ストーリーラインは殺人と窃盗を繰り返すカップルが警察に追われながら度々銃撃戦を繰り返す犯罪映画で、そういった犯罪映画としてオーソドックスな部分のかっこいいところだけを抽出した映像の連続。ていうかゴダール"勝手にしやがれ"と"気狂いピエロ"を激しくクールにやったみたいな感じがやっぱり見どころな気もする。
かといってアクション映画というわけでもなく、あくまでも犯罪バイオレンス劇であり実はエンタメを廃した絶妙なリアリティラインな心理描写とかも素晴らしい後半。なりふり構わず暴れ回り遊びまくる彼らだけど、やはり不安は誰にでも忍び寄ってくるんだなと。

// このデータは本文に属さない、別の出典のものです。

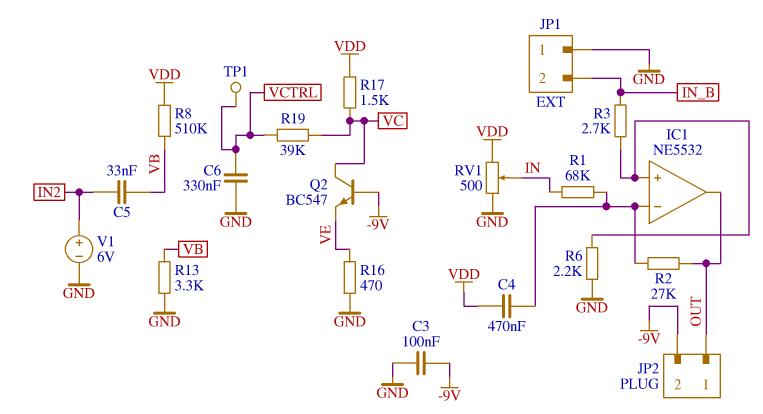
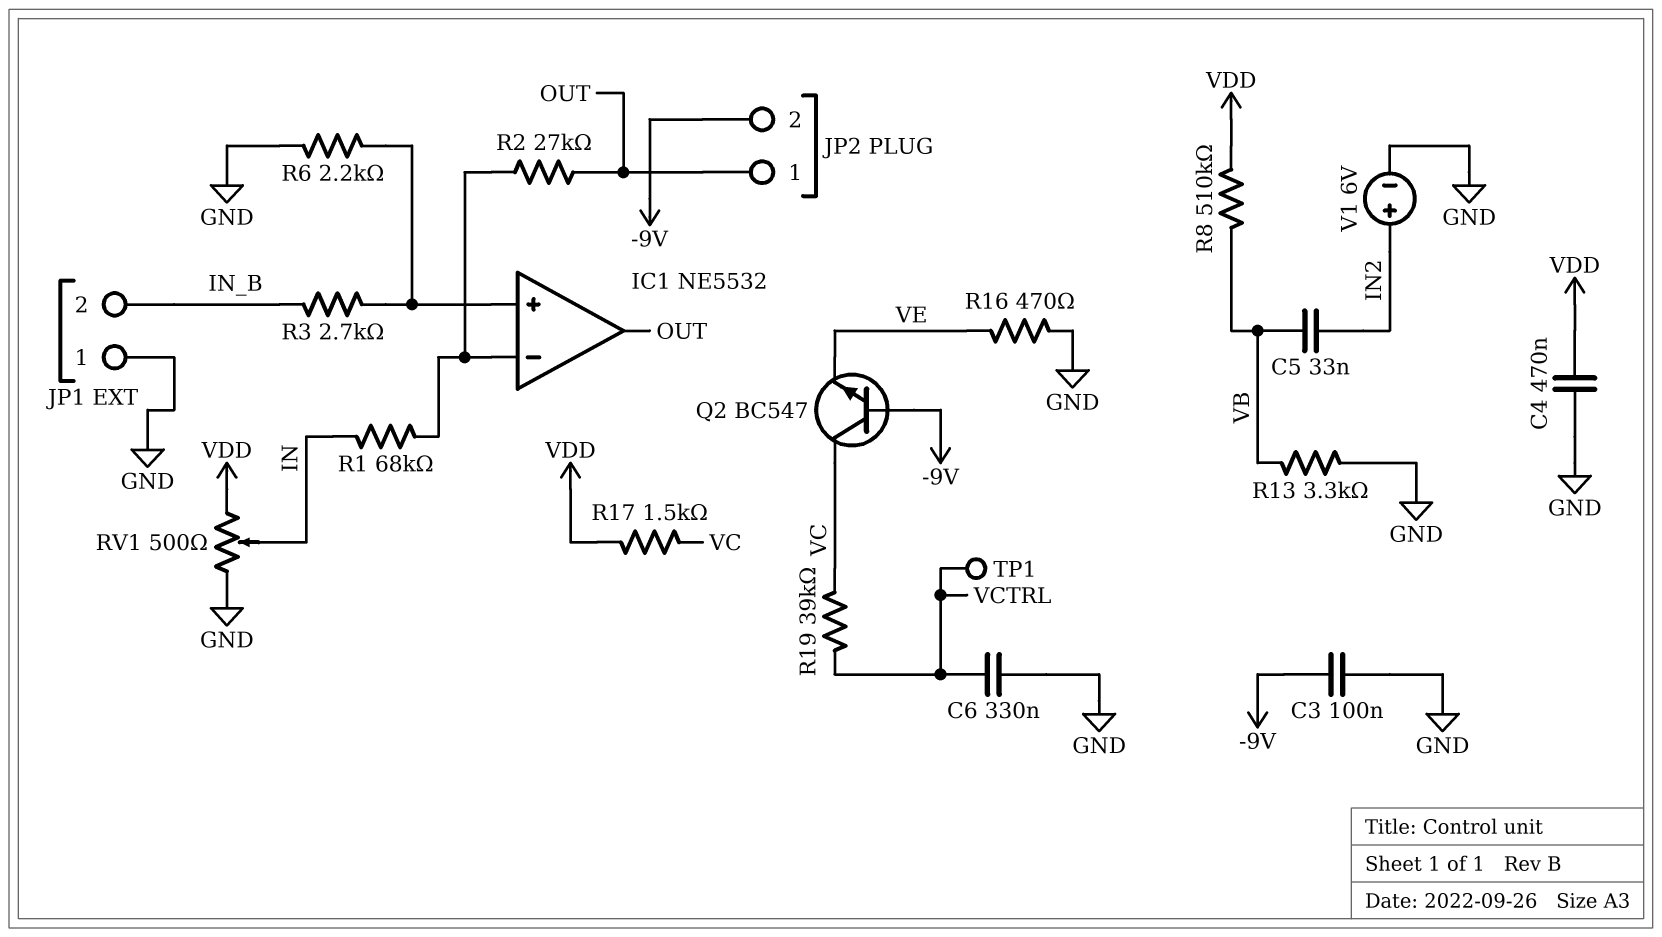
C4: 470nF (IC1/in-, VDD) -> 470nF (GND, VDD)

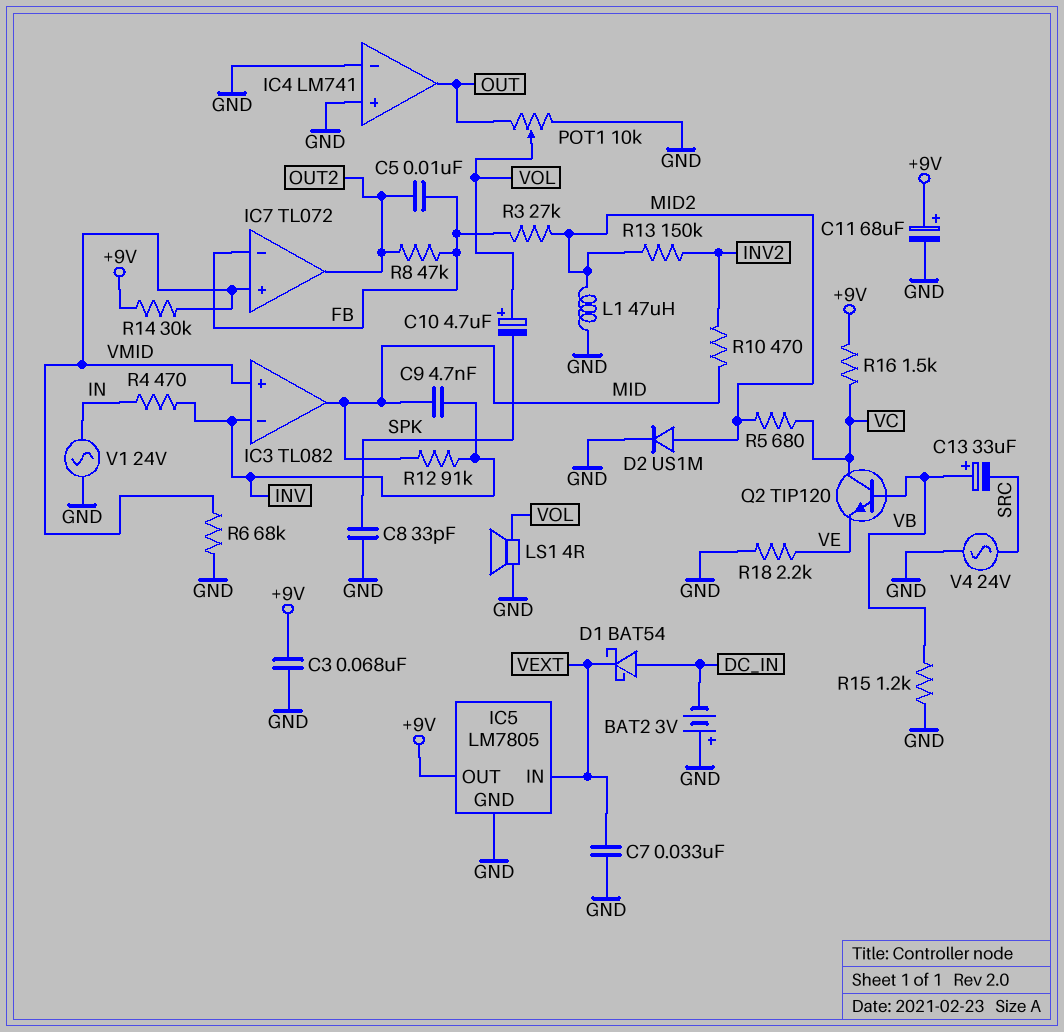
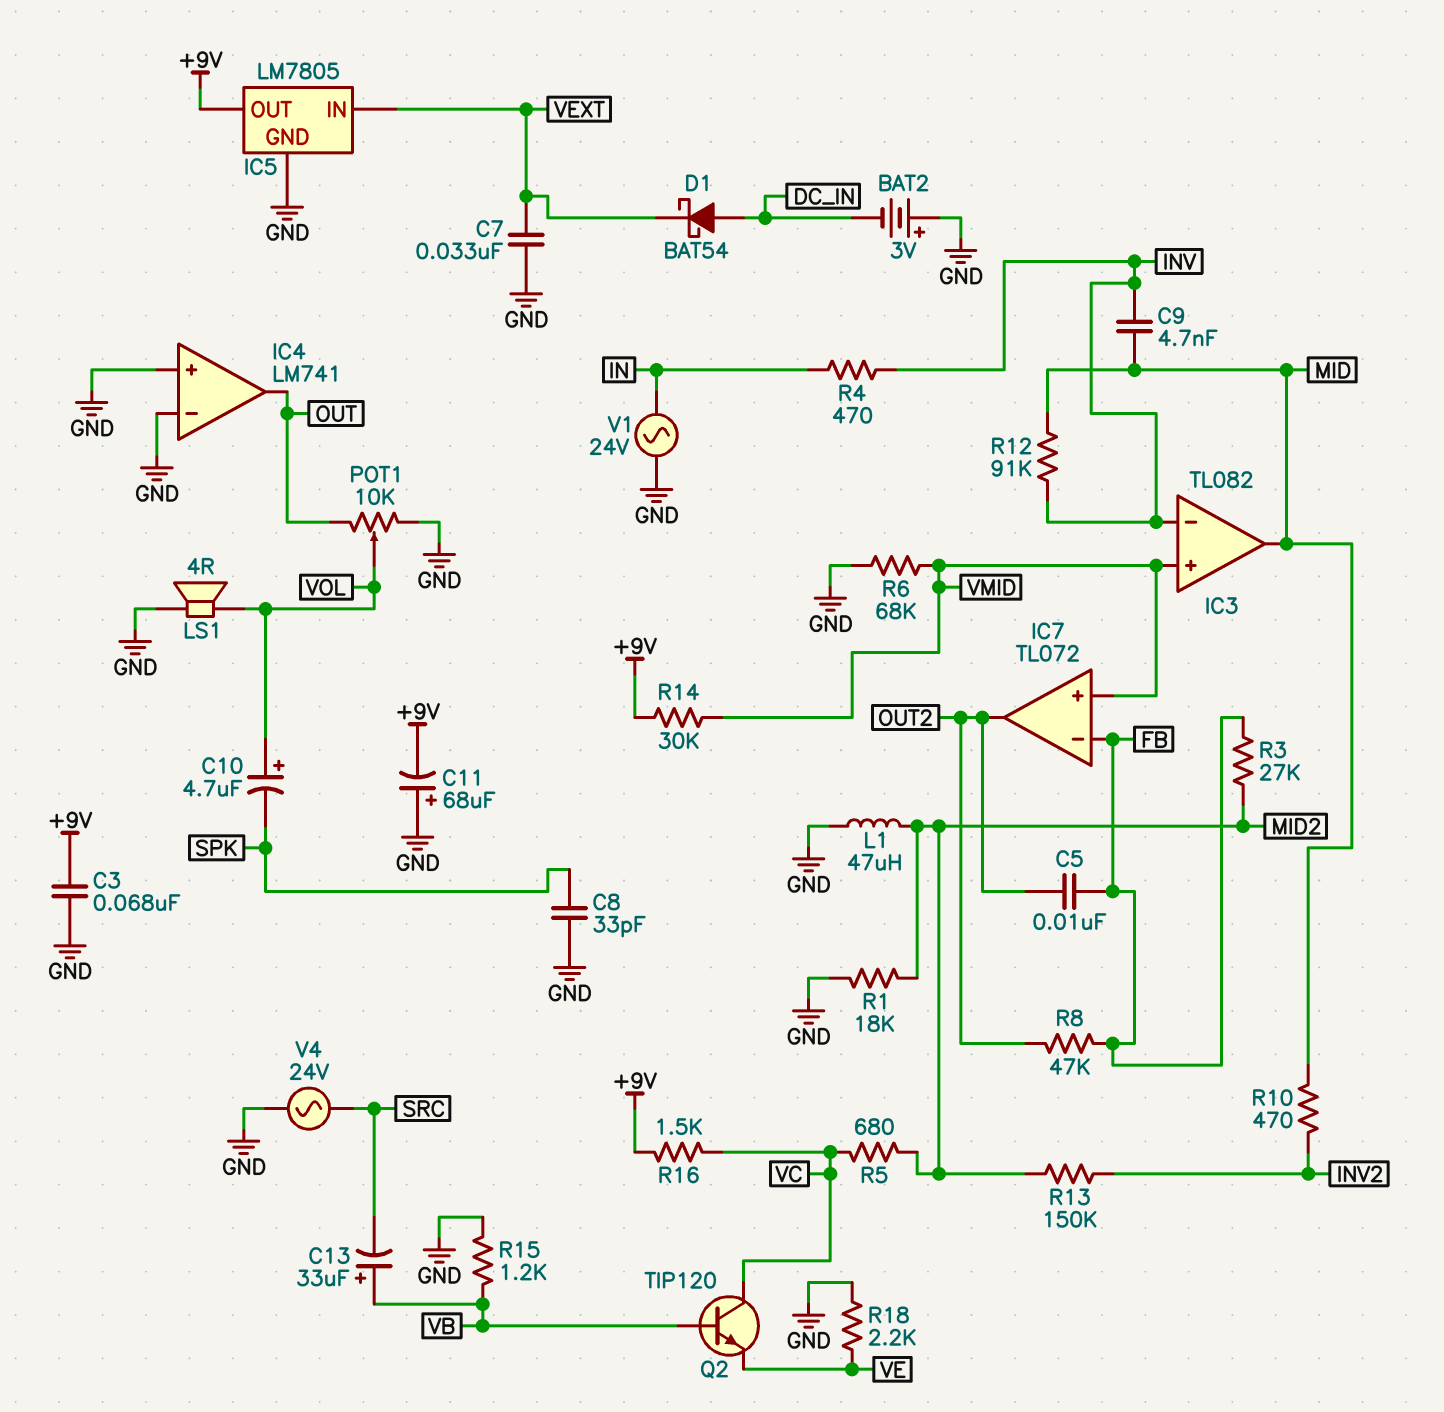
C11: 68uF (plus +9V, minus GND) -> 68uF (plus GND, minus +9V)
D2: diode US1M (A MID2, K GND) -> none
R1: none -> 18k (GND, MID2)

だがしかし結局は全力で自由を謳歌して走り切った彼らの姿が逆にかっこいいラストよ、人間臭くてだらしがない"勝手にしやがれ"とは違いあくまでもスクリーンの中で輝き続けて終わる感じがたまらなく心に残る。まあ"勝手にしやがれ"はあんなだから大好きなので、それとある意味対極な本作の立ち位置として良いよねという話。
それとテクニカラーのビジュアルが実は素晴らしくかっこいいし、ファムファタールなフェイダナウェイが最高にキマってる外面も忘れちゃいけない。ヘイズコードから解放されたアメリカンニューシネマの幕開けがこんなに過激でカッコいいの奇跡かと思うぐらい。